Hillary Clinton has a few regrets about the 2016 presidential election campaign; quite a few, in fact, that she feels compelled to mention. One of those regrets is how she responded to James Comey on the subject of her emails.
In What Happened?, a soon-to-be-released memoir of her loss, the former secretary of state recounts her campaign’s internal decision-making after the July 5, 2016 press conference where the former FBI director seemed to suggest the case against her was too thin to prosecute when he said, “our judgment is that no reasonable prosecutor would bring such a case.”
That part, according to the two-time losing presidential candidate, was fine. It certainly wasn’t an admission that Clinton and her people had done nothing wrong with the optics-poor and possibly-illegal use of a private email server, but it cleared the air and Clintonworld was pleased enough.
Another line in the statement issued that day was another thing entirely. Comey also said:
Although we did not find clear evidence that Secretary Clinton or her colleagues intended to violate laws governing the handling of classified information, there is evidence that they were extremely careless in their handling of very sensitive, highly classified information.
The phrase “extremely careless,” however apt, stuck in the candidate and former first lady’s craw and she wanted to go after Comey hard. In her sorrowful recounting of the campaign she writes:
My first instinct was that my campaign should hit back hard and explain to the public that Comey had badly overstepped his bounds—the same argument Rod Rosenstein would make months after the election.

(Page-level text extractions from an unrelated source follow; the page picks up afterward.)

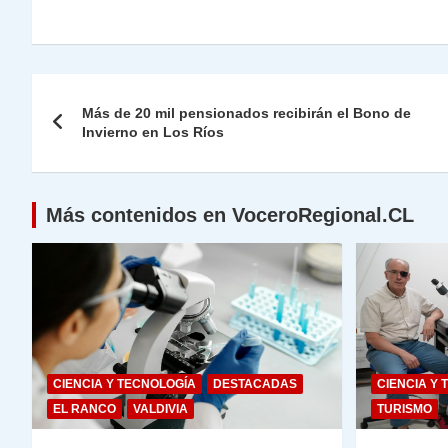
h
el
a
w
n
o
m
m
ri
at
e
c
itt
k
p
ai
ai
nt
s
gr
e
er
e
y
l
l
Navegación
A
a
b
dI
Li
Más de 20 mil pensionados recibirán el Bono de
de
Invierno en Los Ríos
p
m
o
n
n
p
o
k
entradas
k
Más contenidos en VoceroRegional.CL
CIENCIA Y TECNOLOGÍA
DESTACADAS
CIENCIA Y 
EL RANCO
VALDIVIA
TURISMO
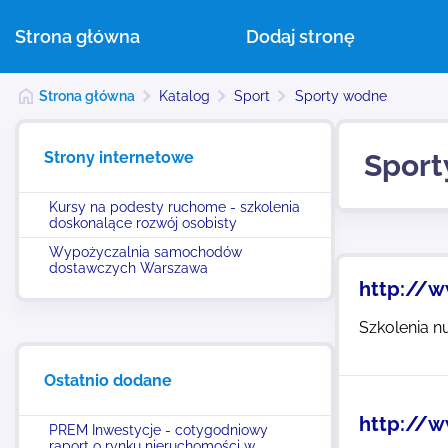
Strona główna
Dodaj stronę
Strona główna
Katalog
Sport
Sporty wodne
Strony internetowe
Sport
Kursy na podesty ruchome - szkolenia
doskonalące rozwój osobisty
Wypożyczalnia samochodów
dostawczych Warszawa
http://w
Szkolenia n
Ostatnio dodane
http://w
PREM Inwestycje - cotygodniowy
raport o rynku nieruchomości w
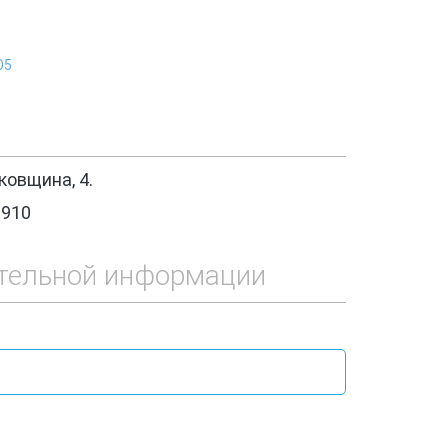
Ю5
овщина, 4.
1910
тельной информации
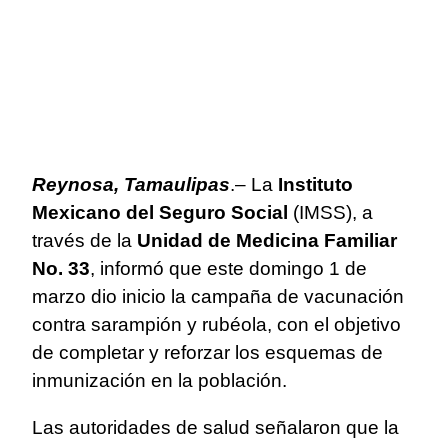
Reynosa, Tamaulipas
.– La
Instituto
Mexicano del Seguro Social
(IMSS), a
través de la
Unidad de Medicina Familiar
No. 33
, informó que este domingo 1 de
marzo dio inicio la campaña de vacunación
contra sarampión y rubéola, con el objetivo
de completar y reforzar los esquemas de
inmunización en la población.
Las autoridades de salud señalaron que la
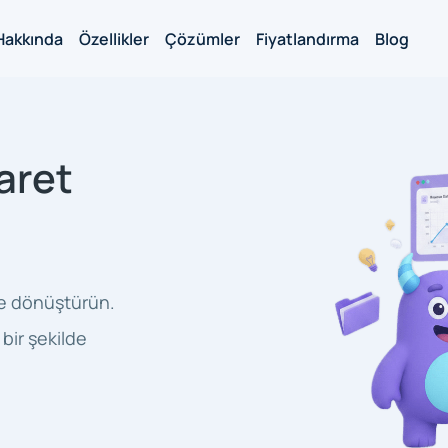
Hakkında
Özellikler
Çözümler
Fiyatlandırma
Blog
aret
e dönüştürün.
i bir şekilde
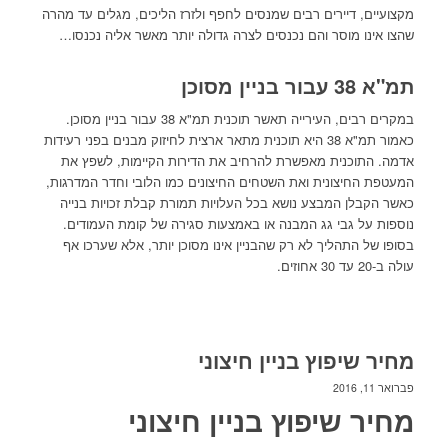
מקצועיים, דיירים רבים שמנסים לחפף ולזרז הליכים, מגלים עד מהרה
שהצו אינו מוסר והם נכנסים לצרה גדולה יותר מאשר אליה נכנסו…
תמ"א 38 עבור בניין מסוכן
במקרים רבים, העירייה תאשר תוכנית תמ"א 38 עבור בניין מסוכן.
כאמור תמ"א 38 היא תוכנית מתאר ארצית לחיזוק מבנים בפני רעידות
אדמה. התוכנית מאפשרת להרחיב את הדירות הקיימות, לשפץ את
המעטפת החיצונית ואת השטחים החיצונים כמו הלובי וחדר המדרגות,
כאשר הקבלן המבצע נושא בכל העלויות תמורת קבלת זכויות בנייה
נוספות על גבי גג המבנה או באמצעות סגירה של קומת העמודים.
בסופו של התהליך לא רק שהבניין אינו מסוכן יותר, אלא שערכו אף
עולה ב-20 עד 30 אחוזים.
מחיר שיפוץ בניין חיצוני
פברואר 11, 2016
מחיר שיפוץ בניין חיצוני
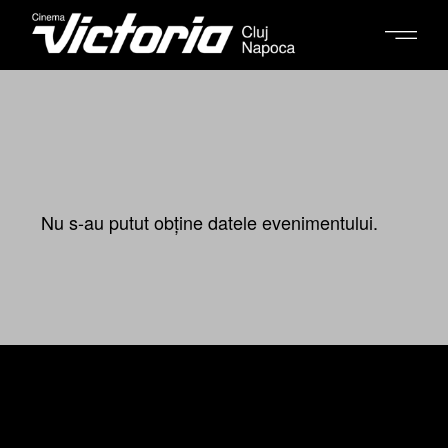
Nu s-au putut obține datele evenimentului.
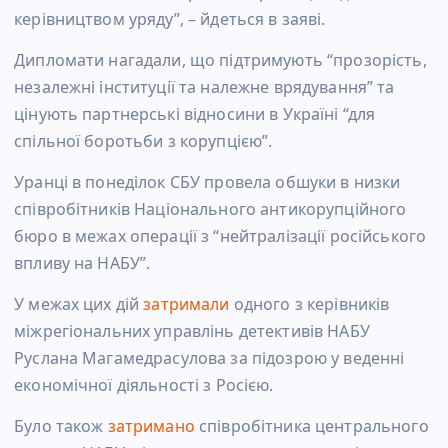
керівництвом уряду”, – йдеться в заяві.
Дипломати нагадали, що підтримують “прозорість,
незалежні інституції та належне врядування” та
цінують партнерські відносини в Україні “для
спільної боротьби з корупцією”.
Уранці в понеділок СБУ провела обшуки в низки
співробітників Національного антикорупційного
бюро в межах операції з “нейтралізації російського
впливу на НАБУ”.
У межах цих дій
затримали
одного з керівників
міжрегіональних управлінь детективів НАБУ
Руслана Магамедрасулова за підозрою у веденні
економічної діяльності з Росією.
Було також
затримано
співробітника центрального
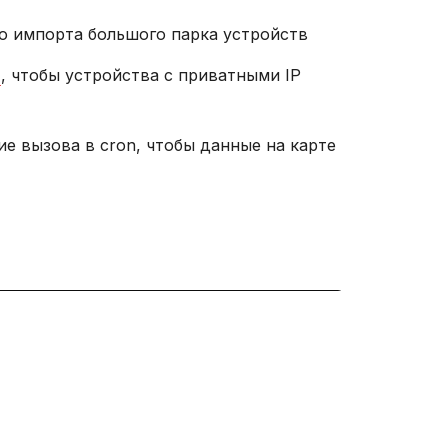
о импорта большого парка устройств
й
, чтобы устройства с приватными IP
е вызова в cron, чтобы данные на карте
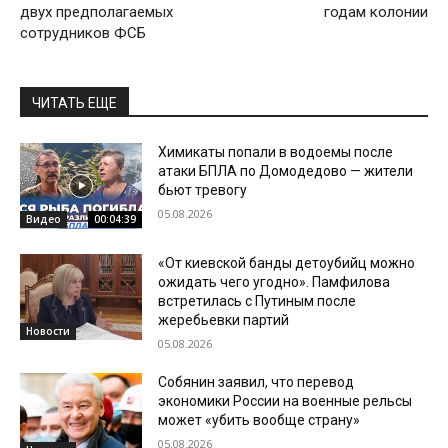
двух предполагаемых
годам колонии
сотрудников ФСБ
ЧИТАТЬ ЕЩЕ
Химикаты попали в водоемы после
атаки БПЛА по Домодедово — жители
бьют тревогу
05.08.2026
Видео
00:04:39
«От киевской банды детоубийц можно
ожидать чего угодно». Памфилова
встретилась с Путиным после
жеребьевки партий
Новости
05.08.2026
Собянин заявил, что перевод
экономики России на военные рельсы
может «убить вообще страну»
05.08.2026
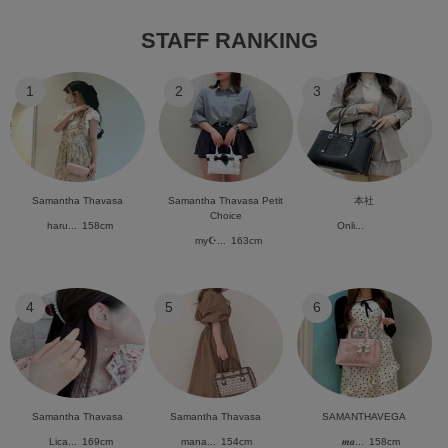
STAFF RANKING
1
2
3
Samantha Thavasa
Samantha Thavasa Petit
本社
Choice
haru...
158cm
Onli...
my☪︎...
163cm
4
5
6
Samantha Thavasa
Samantha Thavasa
SAMANTHAVEGA
Lica...
169cm
mana...
154cm
𝒎𝒂...
158cm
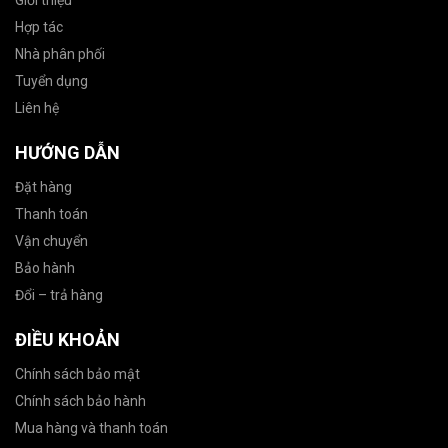
Giới thiệu
Hợp tác
Nhà phân phối
Tuyển dụng
Liên hệ
HƯỚNG DẪN
Đặt hàng
Thanh toán
Vận chuyển
Bảo hành
Đổi – trả hàng
ĐIỀU KHOẢN
Chính sách bảo mật
Chính sách bảo hành
Mua hàng và thanh toán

That might have blunted the political damage and made Comey think twice before breaking protocol again a few months later. My team raised concerns with that kind of confrontational approach. In the end, we decided it would be better to just let it go and try to move on. Looking back, that was a mistake.
What Clinton describes as an alleged breach of “protocol” is a reference to the infamous October 28, 2016 letter sent by Comey to Congress. That letter contained the following much-despised–in Clintonworld–and much-lauded–in Trumpland–line, “In connection with an unrelated case, the FBI has learned of the existence of emails that appear to be pertinent to the investigation.”
Clinton describes her reaction to the final Comey-produced nail in her political coffin:
Was this a bad joke? It had to be. The FBI wasn’t the Federal Bureau of IFs or Innuendos. Its job was to find out the facts. What the hell was Comey doing?
He was probably just doing his job. Or grandstanding. In any event, Comey was just being Comey. And Clinton, with her initial reluctance and calculation–and ultimate loss was just being Clinton.